Но оппозиция не сдалась. Старые революционеры, потеряв трибуну, естественным образом перешли к нелегальным методам борьбы. После 1927 года в СССР де-факто возникла вторая партия, которая прошла весь путь первой – от пропаганды через подпольные организации к попытке захвата власти. Дело было знакомое, привычное.
В принципе, их можно было арестовывать уже в 1927 году. Но Сталин превыше всего ставил единство старых товарищей. Он не переставал надеяться, что те одумаются. Оппозиционеров исключали из партии и снова восстанавливали, сажали, высылали и тут же амнистировали. Сталин все-таки до конца надеялся на их лояльность, пока ребята из НКВД не сообразили, что упорство оппозиции можно неплохо использовать для собственной карьеры… но это было уже значительно позже.

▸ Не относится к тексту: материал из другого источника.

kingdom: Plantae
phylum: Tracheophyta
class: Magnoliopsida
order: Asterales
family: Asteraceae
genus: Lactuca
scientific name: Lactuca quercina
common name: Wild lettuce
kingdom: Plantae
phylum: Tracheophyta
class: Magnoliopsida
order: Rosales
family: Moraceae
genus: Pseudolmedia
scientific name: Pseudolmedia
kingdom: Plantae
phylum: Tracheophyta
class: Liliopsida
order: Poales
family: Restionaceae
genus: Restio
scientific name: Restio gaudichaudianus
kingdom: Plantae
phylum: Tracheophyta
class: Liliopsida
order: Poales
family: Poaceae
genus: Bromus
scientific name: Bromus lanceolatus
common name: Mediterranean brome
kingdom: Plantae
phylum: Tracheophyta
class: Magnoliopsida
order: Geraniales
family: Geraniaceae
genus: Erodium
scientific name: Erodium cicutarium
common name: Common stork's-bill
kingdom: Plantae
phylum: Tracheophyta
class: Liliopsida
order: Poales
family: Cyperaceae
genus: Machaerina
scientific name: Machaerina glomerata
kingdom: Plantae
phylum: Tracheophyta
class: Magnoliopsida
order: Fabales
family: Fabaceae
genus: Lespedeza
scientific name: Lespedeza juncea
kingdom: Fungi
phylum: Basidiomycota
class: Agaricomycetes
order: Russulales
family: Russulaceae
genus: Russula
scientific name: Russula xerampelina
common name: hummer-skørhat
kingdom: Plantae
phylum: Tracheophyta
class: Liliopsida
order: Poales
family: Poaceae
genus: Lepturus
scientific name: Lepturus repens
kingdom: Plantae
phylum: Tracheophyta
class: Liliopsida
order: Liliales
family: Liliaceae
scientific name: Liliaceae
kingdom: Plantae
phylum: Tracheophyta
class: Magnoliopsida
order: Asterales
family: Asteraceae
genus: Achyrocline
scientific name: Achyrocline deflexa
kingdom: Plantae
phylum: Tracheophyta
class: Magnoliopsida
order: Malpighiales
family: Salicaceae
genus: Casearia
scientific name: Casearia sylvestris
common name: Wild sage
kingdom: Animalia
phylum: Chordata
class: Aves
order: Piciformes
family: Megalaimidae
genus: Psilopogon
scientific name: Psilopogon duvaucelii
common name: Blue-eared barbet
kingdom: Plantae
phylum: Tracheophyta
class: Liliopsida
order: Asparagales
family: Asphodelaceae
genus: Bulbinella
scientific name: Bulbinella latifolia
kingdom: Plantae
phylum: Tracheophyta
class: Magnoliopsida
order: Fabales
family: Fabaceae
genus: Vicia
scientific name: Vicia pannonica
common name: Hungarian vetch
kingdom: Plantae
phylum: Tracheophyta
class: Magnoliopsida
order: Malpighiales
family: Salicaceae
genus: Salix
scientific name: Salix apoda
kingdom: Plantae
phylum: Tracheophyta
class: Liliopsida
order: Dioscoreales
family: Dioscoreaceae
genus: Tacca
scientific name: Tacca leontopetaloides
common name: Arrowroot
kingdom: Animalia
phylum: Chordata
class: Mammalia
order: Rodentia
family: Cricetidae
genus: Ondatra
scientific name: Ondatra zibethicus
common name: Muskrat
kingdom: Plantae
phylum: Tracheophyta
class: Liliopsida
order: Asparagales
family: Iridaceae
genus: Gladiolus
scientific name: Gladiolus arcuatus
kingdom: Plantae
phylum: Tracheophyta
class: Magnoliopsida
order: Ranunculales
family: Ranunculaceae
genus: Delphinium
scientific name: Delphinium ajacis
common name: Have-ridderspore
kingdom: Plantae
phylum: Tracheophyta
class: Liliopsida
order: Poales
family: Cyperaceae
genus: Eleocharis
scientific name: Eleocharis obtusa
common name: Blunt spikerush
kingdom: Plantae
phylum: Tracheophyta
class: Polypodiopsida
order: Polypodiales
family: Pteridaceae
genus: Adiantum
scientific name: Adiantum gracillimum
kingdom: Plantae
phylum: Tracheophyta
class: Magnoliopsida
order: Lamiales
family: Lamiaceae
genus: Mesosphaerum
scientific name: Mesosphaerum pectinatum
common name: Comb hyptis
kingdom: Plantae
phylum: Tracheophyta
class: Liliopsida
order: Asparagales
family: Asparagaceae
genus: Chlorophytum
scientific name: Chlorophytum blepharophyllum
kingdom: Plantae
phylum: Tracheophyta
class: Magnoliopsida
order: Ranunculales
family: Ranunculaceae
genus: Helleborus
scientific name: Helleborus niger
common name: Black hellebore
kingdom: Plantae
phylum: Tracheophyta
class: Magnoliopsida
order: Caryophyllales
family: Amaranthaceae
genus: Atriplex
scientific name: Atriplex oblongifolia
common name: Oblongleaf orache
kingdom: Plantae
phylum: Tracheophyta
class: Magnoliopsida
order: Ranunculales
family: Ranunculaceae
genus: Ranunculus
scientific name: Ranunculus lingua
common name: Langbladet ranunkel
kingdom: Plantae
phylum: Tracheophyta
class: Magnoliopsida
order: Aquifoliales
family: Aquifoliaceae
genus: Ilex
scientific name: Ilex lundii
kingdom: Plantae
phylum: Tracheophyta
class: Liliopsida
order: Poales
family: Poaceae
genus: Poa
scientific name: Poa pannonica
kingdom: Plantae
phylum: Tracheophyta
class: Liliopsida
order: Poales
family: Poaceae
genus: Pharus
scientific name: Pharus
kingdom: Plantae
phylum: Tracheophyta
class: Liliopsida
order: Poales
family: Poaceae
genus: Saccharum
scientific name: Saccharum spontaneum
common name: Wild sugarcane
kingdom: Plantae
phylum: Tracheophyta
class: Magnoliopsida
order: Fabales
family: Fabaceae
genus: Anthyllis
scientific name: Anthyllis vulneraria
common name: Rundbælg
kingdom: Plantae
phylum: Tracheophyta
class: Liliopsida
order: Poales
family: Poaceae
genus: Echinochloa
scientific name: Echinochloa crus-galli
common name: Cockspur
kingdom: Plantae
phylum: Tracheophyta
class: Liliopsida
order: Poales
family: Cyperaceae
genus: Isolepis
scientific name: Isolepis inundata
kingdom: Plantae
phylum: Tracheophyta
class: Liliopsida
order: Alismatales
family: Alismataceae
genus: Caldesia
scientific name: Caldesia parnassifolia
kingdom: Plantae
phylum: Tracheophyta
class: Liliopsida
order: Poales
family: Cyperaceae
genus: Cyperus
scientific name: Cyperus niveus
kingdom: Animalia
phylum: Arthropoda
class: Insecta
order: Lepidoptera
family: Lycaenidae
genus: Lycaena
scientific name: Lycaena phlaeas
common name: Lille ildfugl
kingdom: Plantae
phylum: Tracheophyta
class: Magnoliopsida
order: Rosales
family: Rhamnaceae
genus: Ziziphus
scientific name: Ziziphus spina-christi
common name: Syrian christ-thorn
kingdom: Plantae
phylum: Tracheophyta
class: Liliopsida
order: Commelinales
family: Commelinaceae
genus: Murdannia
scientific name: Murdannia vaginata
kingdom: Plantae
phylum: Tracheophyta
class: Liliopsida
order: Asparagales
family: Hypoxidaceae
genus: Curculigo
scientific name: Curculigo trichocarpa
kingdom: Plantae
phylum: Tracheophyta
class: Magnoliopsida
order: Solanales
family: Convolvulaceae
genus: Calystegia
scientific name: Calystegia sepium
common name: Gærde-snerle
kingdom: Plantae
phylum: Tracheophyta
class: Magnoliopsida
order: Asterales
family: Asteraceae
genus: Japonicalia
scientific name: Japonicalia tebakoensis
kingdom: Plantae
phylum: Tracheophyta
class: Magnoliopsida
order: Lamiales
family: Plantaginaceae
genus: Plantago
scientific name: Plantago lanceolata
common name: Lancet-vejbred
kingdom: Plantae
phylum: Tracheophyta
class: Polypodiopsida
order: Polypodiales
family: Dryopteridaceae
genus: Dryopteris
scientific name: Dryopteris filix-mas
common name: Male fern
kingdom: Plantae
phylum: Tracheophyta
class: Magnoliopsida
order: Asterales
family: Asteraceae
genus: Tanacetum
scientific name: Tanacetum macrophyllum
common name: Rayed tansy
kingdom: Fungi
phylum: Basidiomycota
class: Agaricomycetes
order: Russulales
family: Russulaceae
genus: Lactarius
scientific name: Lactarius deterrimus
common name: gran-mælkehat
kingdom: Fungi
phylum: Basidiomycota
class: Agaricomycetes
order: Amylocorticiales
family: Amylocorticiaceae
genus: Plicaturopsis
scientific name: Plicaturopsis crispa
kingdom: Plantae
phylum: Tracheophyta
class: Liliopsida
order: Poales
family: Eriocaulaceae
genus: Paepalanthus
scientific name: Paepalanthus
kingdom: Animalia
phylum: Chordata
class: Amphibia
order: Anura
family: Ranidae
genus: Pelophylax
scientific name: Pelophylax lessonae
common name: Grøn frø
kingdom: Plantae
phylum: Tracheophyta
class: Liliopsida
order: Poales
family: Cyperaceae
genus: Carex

Итак, с угрозой оппозиции, казалось, было покончено. Но на повестке дня уже стояла продовольственная проблема, а за ней коллективизация. Разваленная промышленность требовала восстановления. Наконец, и люди не могли бесконечно жить по карточкам. Все это надо было решать. Жизнь не давала передышки, и постепенно Иосиф учился управлять государством – на ощупь, делая ошибку за ошибкой, исправляя их и делая новые. Конечная цель – государство всеобщей справедливости – давно уже потерялась за насущными проблемами восстановления разрушенной войнами страны, которой надо было обеспечить хлеб, мир и процветание. И все чаще вспоминались слова Достоевского: «Все предусмотрели господа социалисты, а натуру человеческую недоучли»…
Дом
…В эти годы в жизни Иосифа произошла еще одна, очень важная перемена. Впервые, с тех пор как он 14-летним подростком уехал из Гори, у него появился дом. Он ценил это приобретение, как только может ценить его сорокалетний человек, двадцать лет скитавшийся по чужим углам. Поэтому-то он и боролся так отчаянно со своей молодой женой – ей, только что вылетевшей из теплого родительского гнезда, хотелось работы, общественной активности, она не понимала и не могла понять, что это значит – двадцать лет по чужим углам. Иосиф мог выполнить общественные обязанности и за себя, и за нее – в обмен на то, чтобы приходить не в казенную квартиру, а домой. Надежда побунтовала, побунтовала и смирилась, не ей было противиться этой стальной воле. Тем более что дела жизни у нее не было, и даже профессии не было, так, одно стремление к эмансипации.
Нельзя сказать, чтобы обязанности хозяйки были так уж неподъемно тяжелы. Сам Сталин в личной жизни всегда был скромен до аскетизма – даже став главой государства, он по-прежнему не имел лишней рубашки или лишней пары обуви. В Гражданскую он раз и навсегда решил для себя проблему одежды, выбрав военную форму и сапоги, и только в летнюю жару на отдыхе позволял себе полотняный костюм. Но от жены он не требовал аскетизма, только косметики и духов терпеть не мог, говорил: «Зачем это? Для меня ты и так хороша!» Сказывался нравственный аскетизм – даже не грузинский, а, скорее, простонародный: красятся лишь определенные женщины и с определенной целью.